Each weekend throughout the summer, the lot next to Pacific Beach Middle School — located at 1500 Felspar St. — will transform into a 1950s-style drive-in, complete with a classic concession stand, vintage advertisements, live entertainment and film screenings on Friday, Saturday and Sunday nights.
Movies showcased on the giant, prefabricated screen will primarily feature American classics like “Top Gun,” “When Harry Met Sally” and “E.T: The Extra-Terrestrial.”
Until Full Moon’s cinematic resurrection, San Diego hasn’t seen a new drive-in theater crop up since 1966, when the now-shuttered Mission Drive-In Theater opened in Oceanside.
“People who had the opportunity to visit a drive-in in the past remember them with great nostalgia, and younger generations are looking to discover what they are all about,” said Full Moon Drive-In partner David Adler, a downtown resident.
The driving force behind the drive-in’s comeback does not hinge on the movies being shown, he said. It is about the appeal of the entire experience.
“We trust that need for a new and unique entertainment experience outside the virtual world still exists,” he said. “Full Moon Drive-In will provide this experience by opening a door to a tradition from the past, with the added values and excitement the modern world is looking for today.”
That fusion of classic drive-in-meets-modern-day-technology results in a movie-going experience like no other, said Adler. Pictures and audio will come through much more clearly, as opposed to the often-pixilated and scratchy viewing and listening experience in the days of old.
At the same time, however, the same feelings of camaraderie among friends and family, the freedom of catching a flick in an open-air environment, or the romance of nestling into a car with a loved one remain.
“People today are still attracted by the entire experience,” Adler said.
Adler and his team at the locally-based Full Moon Drive-In decided to expand their concept stateside since the successful launch of Autocinema Coyote in Mexico City last year.
“We considered San Diego as a good entry point into the USA because it is a great city with great weather, and we know San Diegans love being outdoors,” he said. “We saw it as a great opportunity to help the cultural and entertainment scene flourish as it has over the past years.”

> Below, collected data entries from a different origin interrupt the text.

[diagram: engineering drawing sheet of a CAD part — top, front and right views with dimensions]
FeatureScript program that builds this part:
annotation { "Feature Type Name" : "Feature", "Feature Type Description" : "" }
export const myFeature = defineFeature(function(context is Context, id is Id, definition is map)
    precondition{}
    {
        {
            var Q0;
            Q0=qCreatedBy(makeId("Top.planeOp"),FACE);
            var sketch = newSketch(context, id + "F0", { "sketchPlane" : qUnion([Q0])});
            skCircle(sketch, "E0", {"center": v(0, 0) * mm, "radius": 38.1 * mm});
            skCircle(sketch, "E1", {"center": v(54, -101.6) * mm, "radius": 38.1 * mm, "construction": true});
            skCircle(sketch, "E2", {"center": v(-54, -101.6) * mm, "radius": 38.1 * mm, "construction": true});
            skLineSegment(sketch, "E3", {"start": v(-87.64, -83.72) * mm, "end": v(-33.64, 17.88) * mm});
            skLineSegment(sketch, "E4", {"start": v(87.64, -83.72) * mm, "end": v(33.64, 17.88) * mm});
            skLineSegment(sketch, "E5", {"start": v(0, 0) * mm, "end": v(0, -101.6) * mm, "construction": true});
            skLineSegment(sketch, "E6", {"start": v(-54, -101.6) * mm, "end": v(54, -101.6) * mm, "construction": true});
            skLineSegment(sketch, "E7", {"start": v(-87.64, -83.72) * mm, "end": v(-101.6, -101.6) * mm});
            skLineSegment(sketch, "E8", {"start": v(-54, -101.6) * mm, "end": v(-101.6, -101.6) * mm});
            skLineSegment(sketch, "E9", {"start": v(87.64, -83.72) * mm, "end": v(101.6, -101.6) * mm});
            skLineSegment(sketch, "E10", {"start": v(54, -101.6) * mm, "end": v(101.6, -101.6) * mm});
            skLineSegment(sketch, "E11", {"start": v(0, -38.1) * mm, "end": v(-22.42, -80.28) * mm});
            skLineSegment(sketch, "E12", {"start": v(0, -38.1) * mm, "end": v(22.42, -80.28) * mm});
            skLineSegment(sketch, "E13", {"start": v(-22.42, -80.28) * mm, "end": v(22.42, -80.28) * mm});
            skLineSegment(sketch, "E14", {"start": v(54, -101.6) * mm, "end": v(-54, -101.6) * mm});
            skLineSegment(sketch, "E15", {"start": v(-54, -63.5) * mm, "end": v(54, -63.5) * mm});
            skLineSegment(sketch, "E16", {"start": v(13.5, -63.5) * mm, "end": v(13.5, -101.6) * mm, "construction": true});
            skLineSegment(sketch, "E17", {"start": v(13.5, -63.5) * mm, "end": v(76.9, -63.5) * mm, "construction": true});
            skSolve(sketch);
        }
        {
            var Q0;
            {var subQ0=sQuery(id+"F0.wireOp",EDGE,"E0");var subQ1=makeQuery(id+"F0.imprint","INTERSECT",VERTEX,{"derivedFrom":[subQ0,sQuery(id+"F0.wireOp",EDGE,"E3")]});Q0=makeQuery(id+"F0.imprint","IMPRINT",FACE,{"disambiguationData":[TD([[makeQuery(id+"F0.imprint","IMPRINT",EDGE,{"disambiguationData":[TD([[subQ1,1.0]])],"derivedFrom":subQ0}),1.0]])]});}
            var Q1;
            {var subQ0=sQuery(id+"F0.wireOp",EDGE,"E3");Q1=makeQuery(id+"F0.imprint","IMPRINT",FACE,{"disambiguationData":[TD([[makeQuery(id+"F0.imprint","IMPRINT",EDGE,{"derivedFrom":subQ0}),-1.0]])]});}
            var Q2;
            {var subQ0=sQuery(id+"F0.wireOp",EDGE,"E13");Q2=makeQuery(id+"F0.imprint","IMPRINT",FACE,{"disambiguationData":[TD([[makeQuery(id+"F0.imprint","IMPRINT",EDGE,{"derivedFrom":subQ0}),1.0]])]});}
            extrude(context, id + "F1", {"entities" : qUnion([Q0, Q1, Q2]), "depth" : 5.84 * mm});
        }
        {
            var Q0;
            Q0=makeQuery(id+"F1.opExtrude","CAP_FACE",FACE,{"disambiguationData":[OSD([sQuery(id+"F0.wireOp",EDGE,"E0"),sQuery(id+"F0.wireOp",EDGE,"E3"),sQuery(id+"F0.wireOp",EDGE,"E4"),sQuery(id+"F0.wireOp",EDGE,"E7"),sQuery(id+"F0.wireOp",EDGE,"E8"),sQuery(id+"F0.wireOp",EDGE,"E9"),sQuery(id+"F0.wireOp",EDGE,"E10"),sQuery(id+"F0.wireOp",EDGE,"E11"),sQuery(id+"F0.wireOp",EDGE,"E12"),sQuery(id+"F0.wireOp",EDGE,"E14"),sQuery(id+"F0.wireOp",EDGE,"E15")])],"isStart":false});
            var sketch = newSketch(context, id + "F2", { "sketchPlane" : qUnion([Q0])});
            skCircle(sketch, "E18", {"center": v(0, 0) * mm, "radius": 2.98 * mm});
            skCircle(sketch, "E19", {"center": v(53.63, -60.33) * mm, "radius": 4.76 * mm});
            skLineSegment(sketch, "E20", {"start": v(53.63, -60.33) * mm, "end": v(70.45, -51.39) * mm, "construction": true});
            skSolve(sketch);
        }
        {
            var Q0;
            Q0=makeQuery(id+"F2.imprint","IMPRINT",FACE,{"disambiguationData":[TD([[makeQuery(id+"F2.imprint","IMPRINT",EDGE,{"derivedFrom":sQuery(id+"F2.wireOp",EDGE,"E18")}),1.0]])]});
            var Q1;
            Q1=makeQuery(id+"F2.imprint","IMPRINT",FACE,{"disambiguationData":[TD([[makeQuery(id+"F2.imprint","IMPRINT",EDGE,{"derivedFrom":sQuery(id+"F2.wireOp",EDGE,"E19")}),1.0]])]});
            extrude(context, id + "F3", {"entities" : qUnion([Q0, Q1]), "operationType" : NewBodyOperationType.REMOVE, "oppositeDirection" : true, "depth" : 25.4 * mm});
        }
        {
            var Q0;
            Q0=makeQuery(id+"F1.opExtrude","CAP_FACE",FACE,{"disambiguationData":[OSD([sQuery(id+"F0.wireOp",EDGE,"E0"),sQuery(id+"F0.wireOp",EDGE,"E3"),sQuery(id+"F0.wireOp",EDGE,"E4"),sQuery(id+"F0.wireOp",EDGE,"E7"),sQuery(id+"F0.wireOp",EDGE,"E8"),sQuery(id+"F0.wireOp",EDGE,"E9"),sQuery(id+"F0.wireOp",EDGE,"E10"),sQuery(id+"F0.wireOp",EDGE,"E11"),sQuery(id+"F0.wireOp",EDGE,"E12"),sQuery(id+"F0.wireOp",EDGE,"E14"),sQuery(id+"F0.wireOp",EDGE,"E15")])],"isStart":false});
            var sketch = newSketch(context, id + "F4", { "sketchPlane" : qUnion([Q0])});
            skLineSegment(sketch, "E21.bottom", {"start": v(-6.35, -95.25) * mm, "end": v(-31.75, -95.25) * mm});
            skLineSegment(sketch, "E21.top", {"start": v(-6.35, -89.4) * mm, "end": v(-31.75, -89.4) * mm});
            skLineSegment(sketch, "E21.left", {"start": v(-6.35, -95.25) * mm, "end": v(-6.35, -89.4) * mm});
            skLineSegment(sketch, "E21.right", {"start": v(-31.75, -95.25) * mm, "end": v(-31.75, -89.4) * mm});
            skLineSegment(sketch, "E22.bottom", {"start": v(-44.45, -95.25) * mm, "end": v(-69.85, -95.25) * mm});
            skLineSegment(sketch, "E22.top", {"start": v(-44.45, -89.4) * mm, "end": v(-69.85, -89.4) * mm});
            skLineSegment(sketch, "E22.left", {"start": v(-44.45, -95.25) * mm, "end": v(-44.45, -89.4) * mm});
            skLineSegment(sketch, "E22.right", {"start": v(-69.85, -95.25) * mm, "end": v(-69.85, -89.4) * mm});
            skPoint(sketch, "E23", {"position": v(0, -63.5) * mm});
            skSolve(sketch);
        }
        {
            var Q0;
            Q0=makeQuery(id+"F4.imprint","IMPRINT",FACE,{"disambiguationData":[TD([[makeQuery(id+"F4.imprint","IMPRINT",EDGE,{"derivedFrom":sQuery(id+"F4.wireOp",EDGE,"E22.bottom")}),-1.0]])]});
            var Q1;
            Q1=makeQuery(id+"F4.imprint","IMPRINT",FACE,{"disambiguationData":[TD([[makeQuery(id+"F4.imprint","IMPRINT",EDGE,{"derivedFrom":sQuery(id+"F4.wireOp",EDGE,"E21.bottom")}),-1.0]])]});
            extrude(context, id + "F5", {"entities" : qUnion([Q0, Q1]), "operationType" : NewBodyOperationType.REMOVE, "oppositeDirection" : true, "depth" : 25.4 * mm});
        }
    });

Not only is Full Moon helping drive the cultural scene in San Diego, but the organizers are also doing their part to help out the financially troubled school district.
“We saw this as an opportunity to help the local community, so we approached [the San Diego Unified School District] with the idea, and they agreed as long as we could find the right school,” Adler said. “To much luck, we came across PB Middle School, and after several meetings ,we decided to open there. Our concept is based on the idea of creating a drive-in out of a lot or space that is empty at nights.”
In addition to paying its rent to a struggling SDUSD, Full Moon has also signed a partnership agreement with the local school to allow teachers, students, staff and parents hold educational and fundraising events for free.
Full Moon’s full-blown revival of the beloved tradition will debut on the weekend of July 20 with the screening of the San Diego-based film, “Top Gun.”
Tickets are $20 per car and are available online or at the door if the movie has not yet sold out.
Parking spots are allotted on a first-come, first-serve basis. Handicapped patrons and those arriving in classic cars of the 1950s and ’60s will have priority for the first rows. Gates open one hour prior to the listed movie showing, and organizers recommend that guests come early to secure the best spot.